Extinction Rebellion activist arrested following 'bloody' protest outside Dublin's Clayton hotel

An Garda Síochána said it responded to a “theft incident” at a hotel in the Dublin at approximately 1.30pm.

A MEMBER OF Extinction Rebellion Ireland has been arrested following a protest against the fossil fuel industry in Dublin. 

Some 20 climate activists held the protest outside the Clayton Burlington Hotel where the Atlantic Ireland Conference and Exhibition was being held by the Irish Shelf Petroleum Study Group.

As part of the protest, XRI poured 15 litres of fake blood on its members to represent the “blood on the hands of the oil corporations” who were attending the annual two-day event for the petro-chemical industry and research community. 

An Garda Síochána said it responded to a “theft incident” at a hotel in the Dublin at approximately 1.30pm.

“A woman in her 20s was arrested and conveyed to Donnybrook Garda Station. The woman was released later today, pending further investigation. Investigations are ongoing.” 

Speaking to following her release, the mother-of-one who was audibly upset said she was “peacefully disturbing” the conference.

She said she was scared for her child’s future and “scared the government will continue to work with the fossil fuel industry”. 

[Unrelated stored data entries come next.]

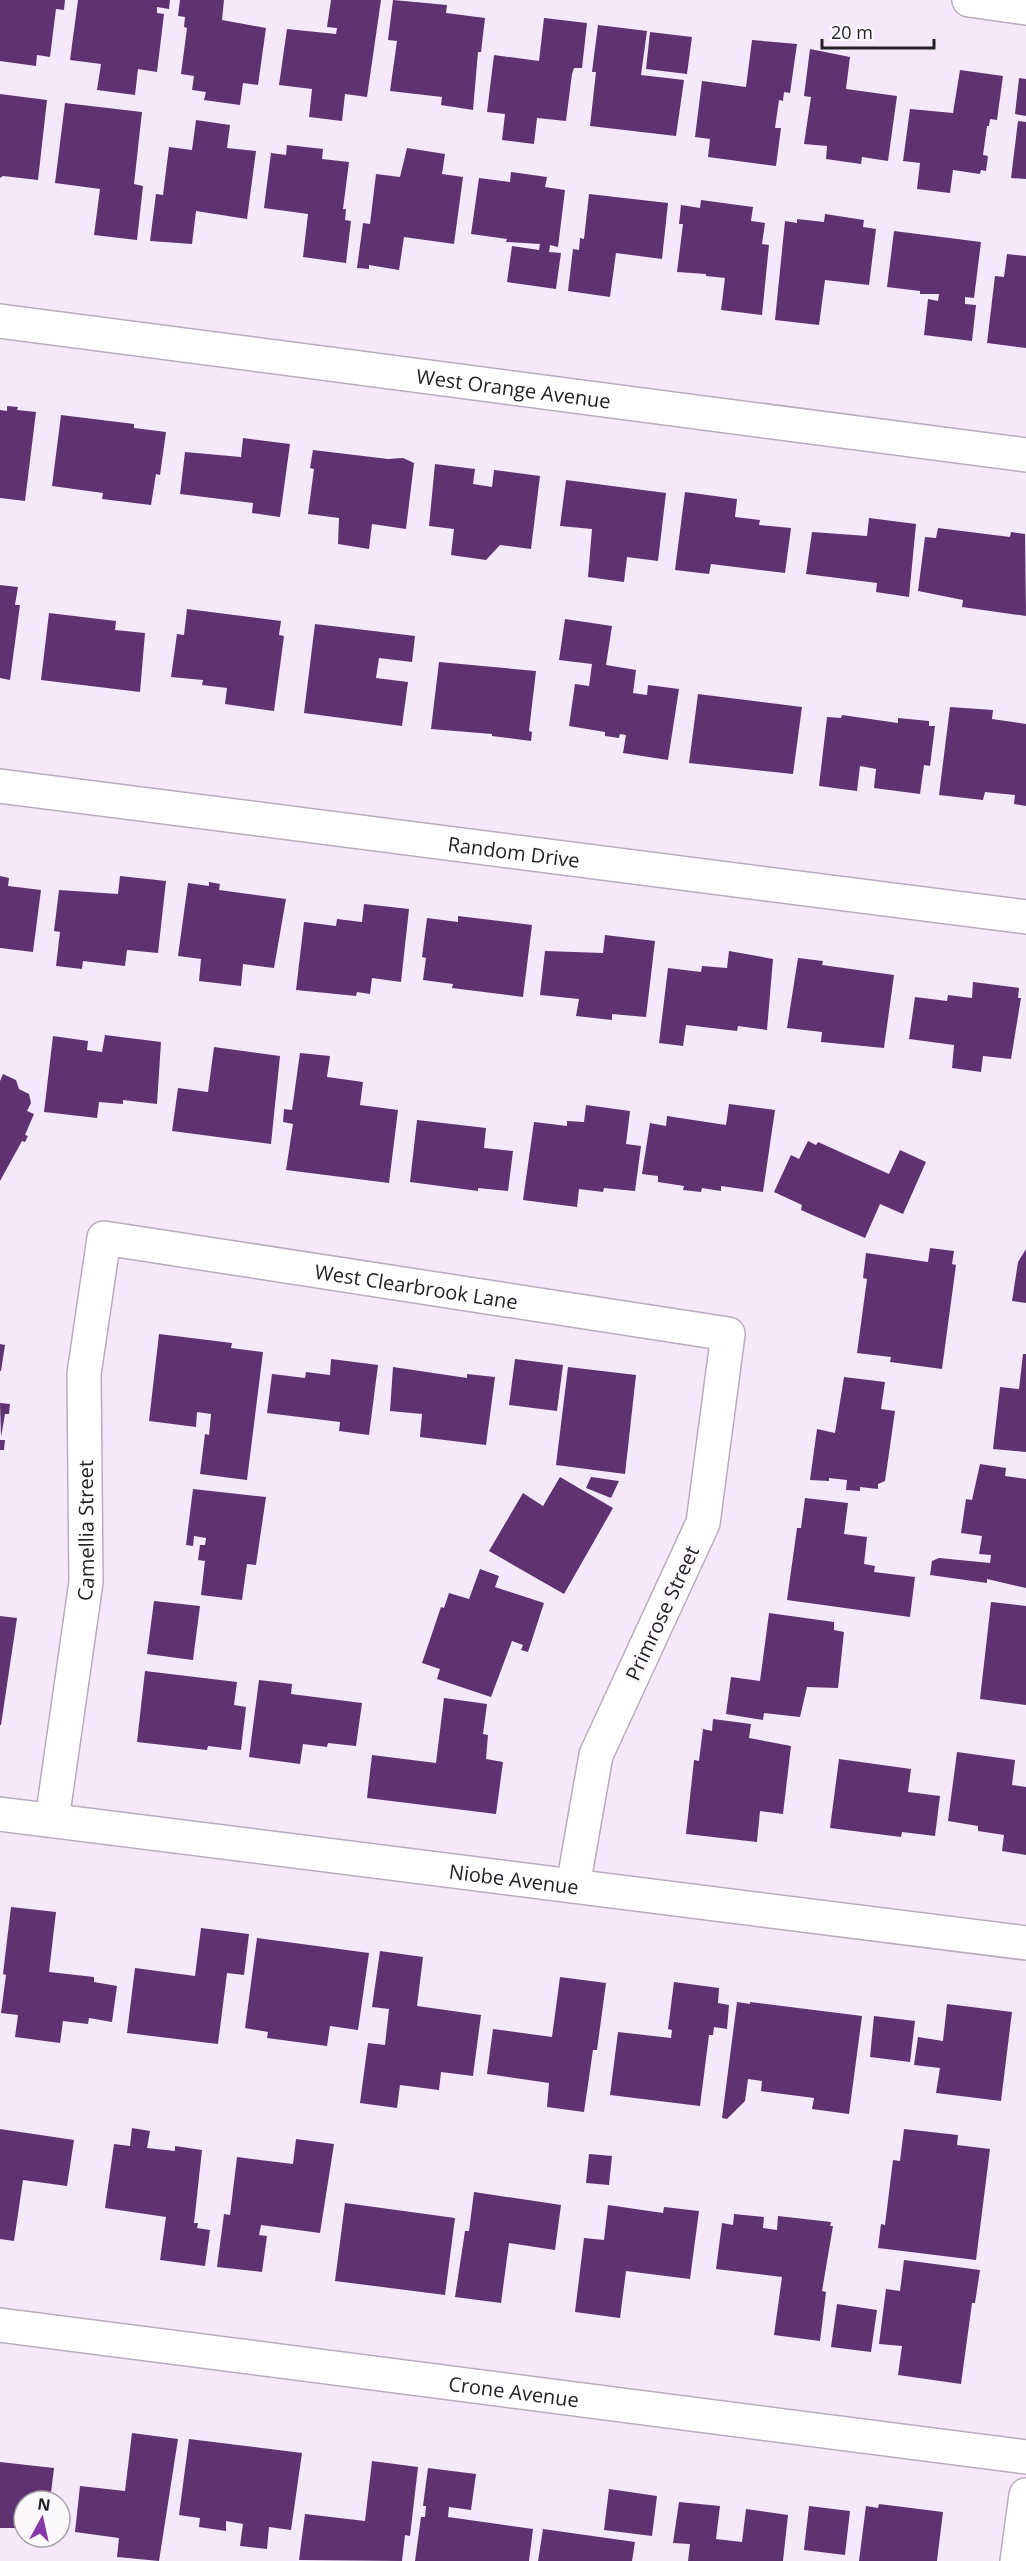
<svg xmlns="http://www.w3.org/2000/svg" width="1026" height="2561" viewBox="0 0 1026 2561" font-family="'Open Sans',sans-serif">
	<rect width="100%" height="100%" fill="#f5e8fb"/>
	<g fill="#5f3372">
		<path d="M0,0H65L64,10L56,9L50,57L37,55L36,66L0,61Z"/>
		<path d="M78,0H170L169,9L157,7V13L164,14L157,72L138,69L135,95L97,90L101,64L70,60Z"/>
		<path d="M180,0H224L222,20L266,28L258,85L243,83L240,105L204,100L206,92L192,90L194,76L181,74L187,28L184,27L185,17L178,16Z"/>
		<path d="M331,0H381L367,97L345,94L342,121L309,117L312,89L279,85L287,29L336,34L337,28L327,27Z"/>
		<path d="M393,0L447,5L446,13L485,18L481,52H478L473,110L441,105L442,97L390,91L397,41L388,40Z"/>
		<path d="M544,18L587,23L582,68H574L572,74L566,121L537,118L534,144L502,140L505,114L487,112L494,55L539,61Z"/>
		<path d="M598,25L647,31L641,75L684,80L676,136L590,126L596,72H592Z"/>
		<path d="M650,32L692,37L687,74L646,69Z"/>
		<path d="M752,40L797,44L790,93L784,92L783,101L779,100L775,128H781L776,166L708,157L710,139L695,137L702,81L746,87Z"/>
		<path d="M810,49L850,57L846,89L897,96L888,161L862,157L861,164L826,159L827,146L804,144L811,97L804,96Z"/>
		<path d="M960,70L1003,76L997,120L990,119L989,126H987L983,155L988,156L986,171L981,170L980,174L953,170L950,193L917,189L920,163L903,161L910,109L953,113Z"/>
		<path d="M1019,78L1026,79V116L1015,114Z"/>
		<path d="M0,94L47,100L38,180L3,176L0,178Z"/>
		<path d="M65,103L142,112L134,184L143,186L137,240L94,235L100,189L55,183Z"/>
		<path d="M196,120L230,125L227,148L256,151L247,219L196,211L192,244L150,241L156,194L163,195L169,147L192,150Z"/>
		<path d="M1018,121L1026,122V179L1011,178Z"/>
		<path d="M287,145L323,149L322,159L349,162L343,209H346L345,220L351,221L346,263L303,257L308,214L264,208L271,153L286,155Z"/>
		<path d="M407,148L445,154L442,174L463,177L454,244L404,237L399,270L369,265V269L357,268L363,223L370,224L376,174L400,177Z"/>
		<path d="M511,172L547,177L545,187L565,190L558,247L550,245L549,252L561,253L556,289L507,282L512,246L539,250L540,244L506,242L507,239L471,234L479,178L510,182Z"/>
		<path d="M589,194L668,203L662,259L616,253L610,297L568,291L573,249L579,250L580,238L584,239Z"/>
		<path d="M701,200L753,207L751,221L765,223L762,244L769,245L762,315L721,310L725,278L706,276V274L677,272L683,224H679L681,205L700,208Z"/>
		<path d="M825,214L864,220L863,227L876,229L869,285L825,280L819,325L775,320L785,221L797,223V219L824,222Z"/>
		<path d="M894,231L981,242L974,298L965,297V304L976,305L972,341L924,335L928,299L938,301L939,294H920V291L887,287Z"/>
		<path d="M1007,254L1026,256V348L987,343L995,276L1004,277Z"/>
		<path d="M7,406L18,407L17,410L36,412L25,501L0,498V410L7,411Z"/>
		<path d="M61,415L134,424V428L166,432L160,475L156,474L151,505L102,499L103,493L52,486Z"/>
		<path d="M243,438L290,444L280,517L252,513L253,503L180,494L185,452L241,457Z"/>
		<path d="M313,450L388,459L403,458L414,463L406,529L372,524L369,549L338,544L339,518L308,514L314,469L310,468Z"/>
		<path d="M435,464L475,469L473,484L492,487L494,470L540,476L531,549L500,545L486,560L451,555L454,529L429,526Z"/>
		<path d="M566,480L666,493L658,561L627,557L624,582L588,577L592,529L560,526Z"/>
		<path d="M685,492L737,499L735,517L760,520L759,525L791,528L785,573L711,564L709,574L675,570Z"/>
		<path d="M869,518L916,524L909,597L876,592L877,583L806,574L812,532L867,536Z"/>
		<path d="M938,528L1010,537L1011,532L1025,534L1026,616L962,607L963,600L918,591L925,537L936,538Z"/>
		<path d="M0,585L18,587L15,605H20L10,680L0,678Z"/>
		<path d="M187,609L281,621L279,635L284,636L274,711L225,704L227,688L202,685L203,680L171,677L177,634L184,635Z"/>
		<path d="M49,613L116,621L115,630L145,633L140,692L41,680Z"/>
		<path d="M565,619L612,626L606,665L636,670L633,693L647,695L648,685L679,689L668,760L623,753L626,735L620,734L619,738L605,736V732L569,726L575,684L589,686L592,664L559,660Z"/>
		<path d="M315,624L415,636L412,662L379,658L376,678L408,682L402,726L304,713Z"/>
		<path d="M439,662L536,671L529,731L532,732L531,741L492,736V734L431,729Z"/>
		<path d="M698,694L802,707L793,774L689,763Z"/>
		<path d="M950,707L993,710L992,719L1026,724V806L1014,804L1015,795L985,792L983,800L939,795Z"/>
		<path d="M842,715L898,723V718L929,721V726H935L930,766L924,765L920,794L874,788L876,769L860,766L857,791L819,786L827,717L841,718Z"/>
		<path d="M0,876L9,878L8,886L41,890L33,952L0,948Z"/>
		<path d="M120,876L166,881L158,953L127,950L125,966L83,961L82,969L56,966L60,932L54,931L59,890L118,894Z"/>
		<path d="M209,882L220,884L219,890L286,899L274,968L243,964L241,986L199,981L201,959L178,956L188,883L209,886Z"/>
		<path d="M364,904L409,909L401,982L372,978L370,994L357,992L356,996L296,990L304,922L336,926L337,919L362,922Z"/>
		<path d="M458,916L532,925L523,997L452,988L453,984L423,980L426,958L422,957L427,918L458,922Z"/>
		<path d="M605,935L655,941L646,1017L612,1014V1020L576,1016L579,999L540,995L545,951L603,953Z"/>
		<path d="M729,951L773,959L767,1030L738,1026L737,1031L686,1025L683,1046L659,1043L668,968L701,972L702,966L727,968Z"/>
		<path d="M798,958L823,961L822,965L894,975L884,1048L821,1042L822,1032L787,1028Z"/>
		<path d="M973,982L1019,988L1018,998H1021L1011,1059L983,1056L981,1072L952,1068L954,1045L909,1039L915,997L947,1001L948,995L972,998Z"/>
		<path d="M105,1035L161,1042L157,1104L123,1100V1104L99,1102L97,1118L44,1112L53,1036L88,1041L87,1050L102,1052Z"/>
		<path d="M214,1047L280,1056L271,1144L172,1131L178,1088L208,1092Z"/>
		<path d="M300,1053L330,1056L327,1077L363,1082L360,1105L398,1110L389,1183L286,1170L293,1124L283,1122L284,1109L292,1110Z"/>
		<path d="M3,1074L16,1080L19,1089L29,1094L31,1103L27,1111L34,1114L25,1135L28,1136L25,1142L22,1141L0,1181V1081Z"/>
		<path d="M729,1104L775,1110L763,1192L721,1186V1191L702,1188L701,1192L683,1190L684,1186L658,1182V1176L642,1174L650,1123L666,1126L667,1116L726,1125Z"/>
		<path d="M586,1105L630,1111L626,1144L641,1146L635,1191L604,1188L603,1192L579,1189L577,1207L523,1200L534,1122L567,1126V1121L584,1122Z"/>
		<path d="M417,1120L486,1128L484,1148L513,1151L508,1191L478,1188V1191L410,1182Z"/>
		<path d="M808,1141L816,1145L818,1142L889,1174L900,1150L926,1162L903,1214L880,1204L865,1238L801,1210L802,1205L774,1192L791,1155L799,1159Z"/>
		<path d="M930,1248L954,1251L952,1264L956,1265L942,1369L890,1362L891,1357L857,1353L867,1279L863,1278L866,1253L928,1262Z"/>
		<path d="M1026,1249V1303L1012,1301L1018,1262Z"/>
		<path d="M159,1334L232,1343L231,1348L263,1352L247,1480L200,1474L205,1434L209,1435L211,1414L197,1412L196,1427L149,1421Z"/>
		<path d="M0,1344L5,1345L1,1371H0Z"/>
		<path d="M1023,1354H1026V1452L993,1449L1000,1387L1019,1389Z"/>
		<path d="M331,1359L378,1365L369,1435L339,1431L340,1422L267,1413L272,1374L305,1378L306,1372L330,1375Z"/>
		<path d="M515,1359L563,1365L557,1411L509,1405Z"/>
		<path d="M393,1367L467,1378V1374L495,1377L486,1445L420,1437L422,1414L390,1411Z"/>
		<path d="M568,1367L636,1375L625,1474L556,1465Z"/>
		<path d="M844,1377L885,1382L881,1409L895,1411L885,1481L878,1484V1489L860,1487V1491L846,1490L847,1480L829,1478V1481L810,1480L817,1429L835,1433Z"/>
		<path d="M0,1403L10,1404L9,1414H5L1,1437Z"/>
		<path d="M0,1440H5L4,1450H0Z"/>
		<path d="M980,1464L1006,1468L1005,1476L1026,1479V1588L987,1579V1583L930,1575L932,1561L939,1558L990,1563L991,1555L979,1554L982,1536L961,1533L966,1499L972,1500Z"/>
		<path d="M560,1477L613,1508L564,1594L489,1551L523,1493L543,1506Z"/>
		<path d="M591,1477L619,1481L611,1498L586,1488Z"/>
		<path d="M193,1489L266,1497L256,1565L247,1564L242,1600L201,1595L205,1561L198,1560L200,1545H205L206,1538L194,1536L193,1546L186,1545Z"/>
		<path d="M805,1498L848,1503L844,1534L867,1537L864,1564L875,1566L874,1572L915,1577L910,1617L787,1600L797,1528H801Z"/>
		<path d="M480,1569L499,1576L495,1587L544,1603L528,1652L521,1650L523,1645L512,1641L491,1697L437,1679L440,1669L422,1663L441,1607L444,1608L449,1593L469,1599Z"/>
		<path d="M154,1601L200,1606L193,1660L147,1654Z"/>
		<path d="M991,1602L1026,1606V1705L980,1699Z"/>
		<path d="M769,1613L834,1622V1630L844,1632L838,1688L807,1687L800,1717L764,1713L763,1720L726,1714L731,1677L760,1681Z"/>
		<path d="M0,1616L17,1618L1,1725H0Z"/>
		<path d="M145,1671L237,1682L234,1705L246,1707L241,1750L208,1746L207,1750L137,1742Z"/>
		<path d="M259,1680L292,1684L291,1694L362,1703L356,1746L328,1743L327,1747L303,1744L300,1764L249,1757Z"/>
		<path d="M444,1698L487,1704L483,1734L488,1735L486,1759L503,1762L496,1814L367,1798L372,1755L436,1763Z"/>
		<path d="M713,1719L751,1724L749,1738L791,1746L783,1814L760,1811L757,1842L686,1834L694,1760L699,1761L703,1729L712,1731Z"/>
		<path d="M957,1752L1015,1760L1012,1785L1026,1787V1855L1002,1851L1004,1835L978,1831V1826L948,1821Z"/>
		<path d="M839,1759L911,1769L908,1792L940,1796L935,1836L902,1832L901,1837L830,1828Z"/>
		<path d="M11,1907L56,1912L49,1972L94,1977V1982L117,1986L112,2022L89,2018L88,2024L63,2021L60,2043L15,2037L18,2015L1,2013L6,1975L3,1974Z"/>
		<path d="M201,1928L249,1934L244,1975L227,1973L218,2044L127,2033L135,1968L195,1976Z"/>
		<path d="M257,1938L369,1953L358,2030L330,2026L327,2046L267,2038L268,2032L245,2028Z"/>
		<path d="M380,1951L423,1957L417,2006L481,2015L473,2076L441,2072L439,2090L400,2085L397,2108L360,2103L368,2043L385,2045L389,2009L372,2007Z"/>
		<path d="M560,1977L606,1983L597,2050H593L584,2112L547,2107L549,2083L487,2074L493,2029L552,2037Z"/>
		<path d="M674,1982L719,1988L718,2003L729,2005L727,2029L714,2027L713,2035H709L700,2106L610,2095L618,2032L671,2038L672,2030L668,2029Z"/>
		<path d="M737,2002L750,2004V2002L862,2016L849,2114L812,2109L814,2098L761,2091L762,2081L748,2079L745,2101L727,2119L722,2118Z"/>
		<path d="M947,2004L1012,2012L1001,2101L936,2093L940,2068L914,2065L918,2037L943,2041Z"/>
		<path d="M874,2016L915,2021L910,2062L870,2057Z"/>
		<path d="M132,2128L150,2131L147,2148L175,2151V2146L202,2150L194,2223H198L197,2228L210,2230L205,2266L160,2260L166,2217L105,2208L114,2144L130,2146Z"/>
		<path d="M0,2129L74,2140L67,2186L23,2180L14,2241L0,2239Z"/>
		<path d="M904,2129L958,2135L957,2145L990,2149L976,2260L878,2248L881,2224L885,2225L893,2160L900,2161Z"/>
		<path d="M296,2139L334,2144L320,2233L261,2225L259,2235L267,2236L262,2272L217,2267L224,2214L230,2215L237,2157L293,2164Z"/>
		<path d="M589,2154L612,2156L609,2185L586,2183Z"/>
		<path d="M474,2192L561,2205L555,2250L509,2243L501,2303L455,2297L465,2231H469Z"/>
		<path d="M345,2203L455,2218L445,2295L335,2281Z"/>
		<path d="M608,2205L663,2213L664,2207L699,2211L690,2279L626,2271L620,2318L575,2312L584,2238L604,2240Z"/>
		<path d="M734,2214L764,2217L763,2228L777,2230L778,2216L831,2222L830,2226H833L822,2291L826,2292L820,2341L774,2335L782,2277L716,2269L722,2223L733,2225Z"/>
		<path d="M904,2260L980,2270L975,2303H972L961,2384L898,2375L902,2346L879,2344L886,2289L900,2291Z"/>
		<path d="M837,2304L877,2310L871,2352L831,2347Z"/>
		<path d="M132,2433L178,2439L159,2561L117,2557L119,2538L75,2532L80,2486L125,2491Z"/>
		<path d="M189,2439L302,2453L291,2530L269,2527L267,2549L240,2546L243,2524L226,2521V2531L199,2527L200,2518L179,2515Z"/>
		<path d="M372,2461L418,2467L410,2536L405,2535L402,2561L299,2560L305,2514L365,2521Z"/>
		<path d="M0,2462L54,2468L50,2501H24V2528H0Z"/>
		<path d="M428,2468L476,2474L471,2510L449,2507L448,2517L533,2529L529,2561H415L421,2517H425L426,2506H423Z"/>
		<path d="M609,2489L657,2496L652,2536L604,2530Z"/>
		<path d="M679,2502L720,2506L716,2539L742,2542L746,2509L788,2515L783,2561H688L690,2544L673,2543Z"/>
		<path d="M879,2504L943,2512L937,2561H859L866,2506L878,2508Z"/>
		<path d="M809,2506L850,2511L845,2555L804,2550Z"/>
		<path d="M543,2529L635,2542L632,2561H538Z"/>
	</g>
	<g fill="none" stroke-linecap="round" stroke-linejoin="round">
		<g stroke="#b8acbe" stroke-width="36">
			<g id="minor">
				<path d="M969,0L1026,8"/>
				<path id="s1" d="M0,786L1026,917"/>
				<path id="s2" d="M0,1814L1026,1943"/>
				<path id="s3" d="M52,1820L86,1582L84,1374L104,1238L728,1334L703,1523L596,1755L573,1886"/>
				<path id="s4" d="M0,2325L1026,2457"/>
				<path d="M1017,2561L1026,2495"/>
			</g>
		</g>
		<g stroke="#b8acbe" stroke-width="36">
			<g id="tertiary">
				<path id="s5" d="M0,321L1026,455"/>
			</g>
		</g>
		<use href="#minor" stroke="#fff" stroke-width="33"/>
		<use href="#tertiary" stroke="#fff" stroke-width="33"/>
	</g>
	<g text-anchor="middle" dominant-baseline="central" stroke-width="6" stroke-linejoin="round" paint-order="stroke">
		<g font-size="20" fill="#252128" stroke="#fcf9fd">
			<text stroke="none"><textPath href="#s5" startOffset="518">West Orange Avenue</textPath></text>
			<text stroke="none"><textPath href="#s1" startOffset="518">Random Drive</textPath></text>
			<text stroke="none"><textPath href="#s3" startOffset="902">West Clearbrook Lane</textPath></text>
			<text stroke="none"><textPath href="#s3" startOffset="292">Camellia Street</textPath></text>
			<text transform="translate(662 1613) rotate(-65)">Primrose Street</text>
			<text stroke="none"><textPath href="#s2" startOffset="518">Niobe Avenue</textPath></text>
			<text stroke="none"><textPath href="#s4" startOffset="518">Crone Avenue</textPath></text>
		</g>
	</g>
	<g transform="translate(42 2519) rotate(8)"><circle r="28" fill="#fcf9fd" stroke="#a6a3a8" stroke-width="1.5"/>
	<path d="M0-4.5L10 22L0 15L-10 22Z" fill="#8637a7"/>
	<text y="-9" font-size="16" font-weight="bold" text-anchor="middle" fill="#252128">N</text>
	</g>
	<path d="M822 39v9h112v-9" fill="none" stroke="#252128" stroke-width="3"/>
	<text x="831" y="39" font-size="18" fill="#252128" stroke="#fcf9fd" stroke-width="4.5" paint-order="stroke">20 m</text>
</svg>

An XRI spokesperson said gardaí were responding to a theft incident as the woman ordered a pot of tea but “didn’t get a chance to pay for it before she was escorted out of the hotel”. XRI did not specify who had escorted the woman out. 

2348 Protest_90583677 Leah Farrell Leah Farrell

Along with signs and fake blood, XRI protesters held a large drilling licence with a bloody handprint in an effort to “call attention to the relationship the Irish Government has with the petroleum industry”.

Seán Canney, Minister of State for Natural Resources, Community Affairs and Digital Development, gave the opening address at the conference yesterday, an address XRI claims had no mention of climate change.

Canney says that claim was “not at all correct”. 

In a copy of a speech seen by, Canney said the government continues to be committed to exploration of all natural resources, “while respecting sustainable development principles” but that gas remains an important transition fuel.

On the government’s climate action plan he said: 

The Plan will inevitably result in a reduction in Ireland’s use of fossil fuels and the government is cognisant that this will have an impact on exploration investment offshore Ireland. My officials are working hard to establish policy principals to inform your companies’ investment decisions. However, I know that many of you here today also have energy interests beyond oil and gas and I am sure this Plan will also present you with new opportunities for innovation and investments in renewable technologies.

XRI is calling on the government to enact climate change legislation and to revoke all oil and gas prospecting licences.

“We don’t want to condemn people. We understand that the people inside the building behind me, the oil executives, they’re human beings as well,”  XRI member Fabian McGinty-O’Neill said. 

“We’re not trying to promote any sort of aggression against them. We just think they need to realise the error of their ways. We as a group of people have the power to push back against major corporations that are condemning us to a very uncertain future.”